(Source material begins)

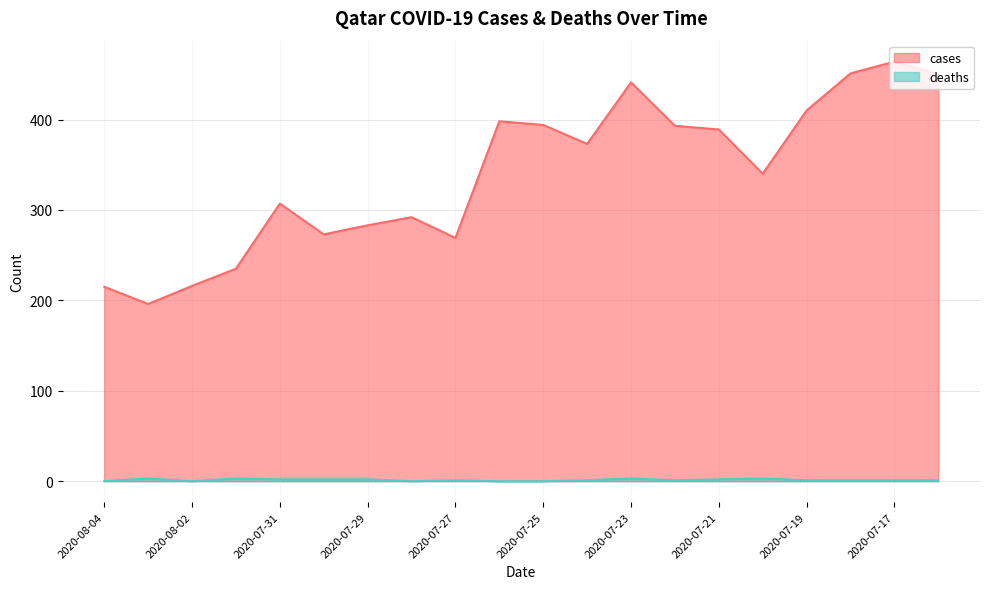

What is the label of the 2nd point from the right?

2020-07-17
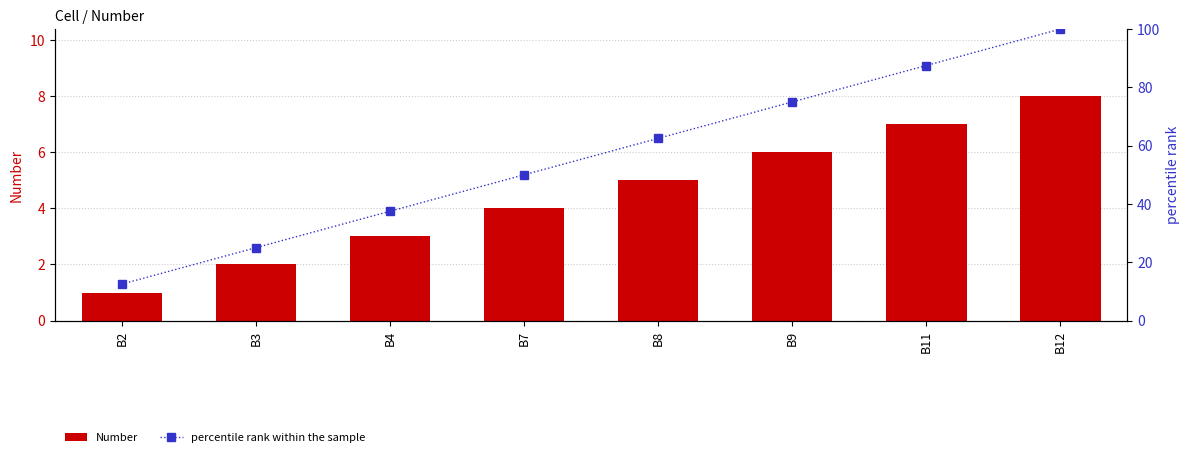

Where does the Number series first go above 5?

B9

(Source material ends)
(Source material begins)

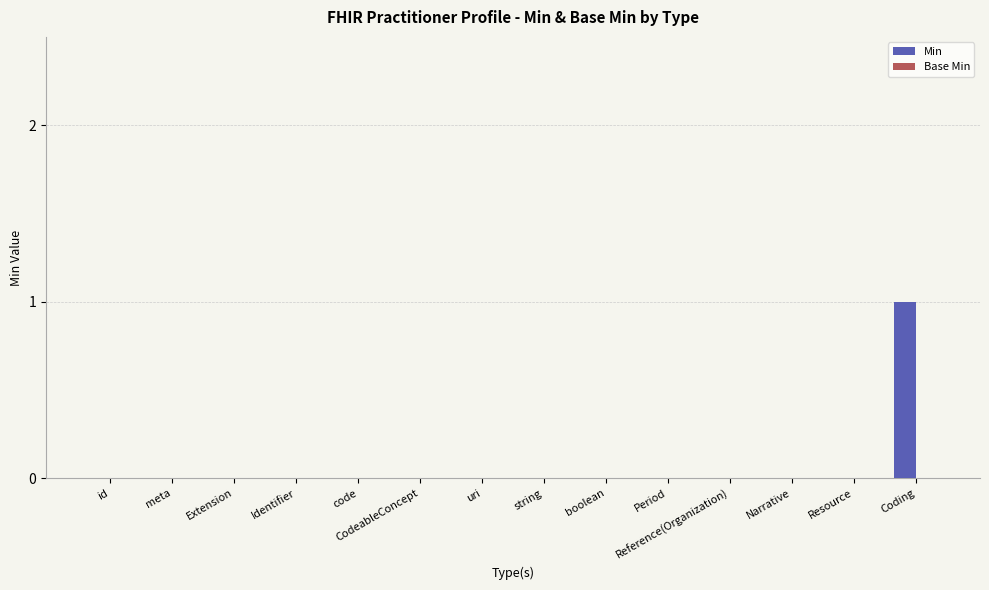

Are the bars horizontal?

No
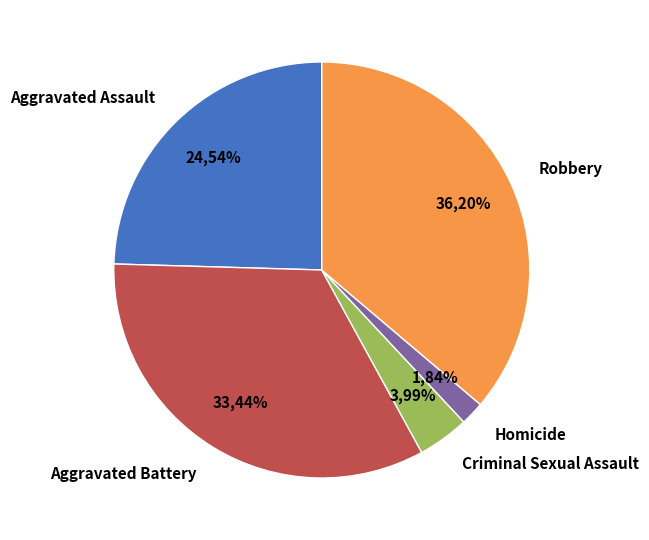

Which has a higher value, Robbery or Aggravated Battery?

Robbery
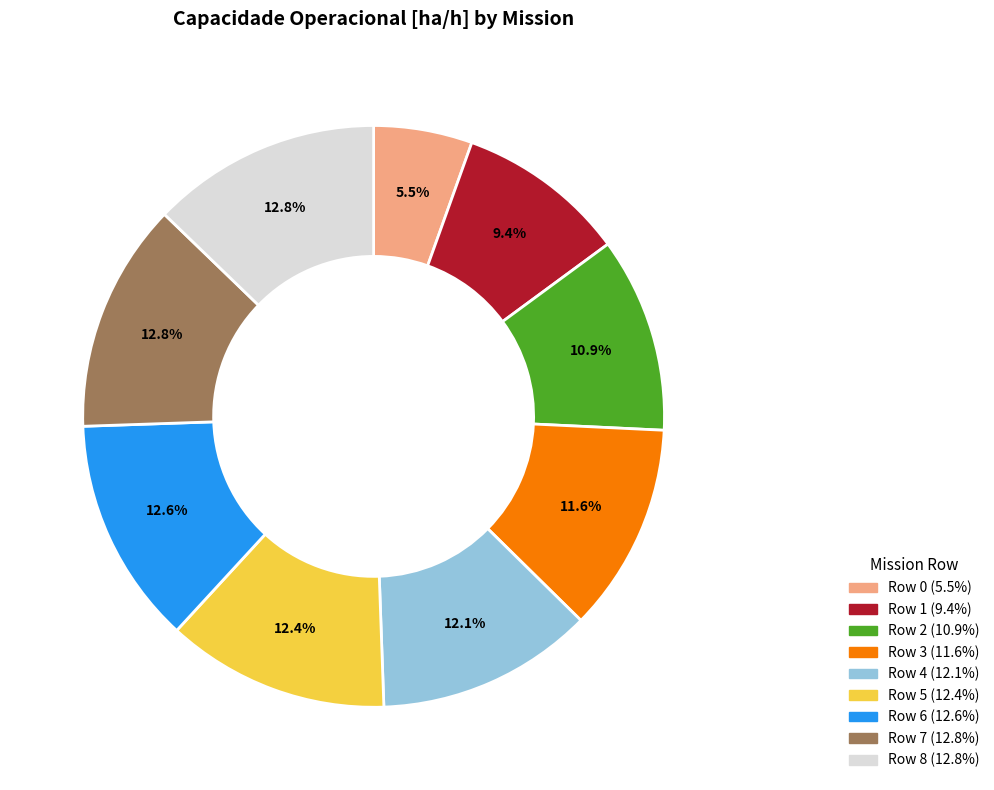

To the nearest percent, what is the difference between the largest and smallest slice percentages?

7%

(Source material ends)

■ Task brief
Pull out every line above that contains the string "Robbery", matching case exactly.

■ Written solution
Which has a higher value, Robbery or Aggravated Battery?
Robbery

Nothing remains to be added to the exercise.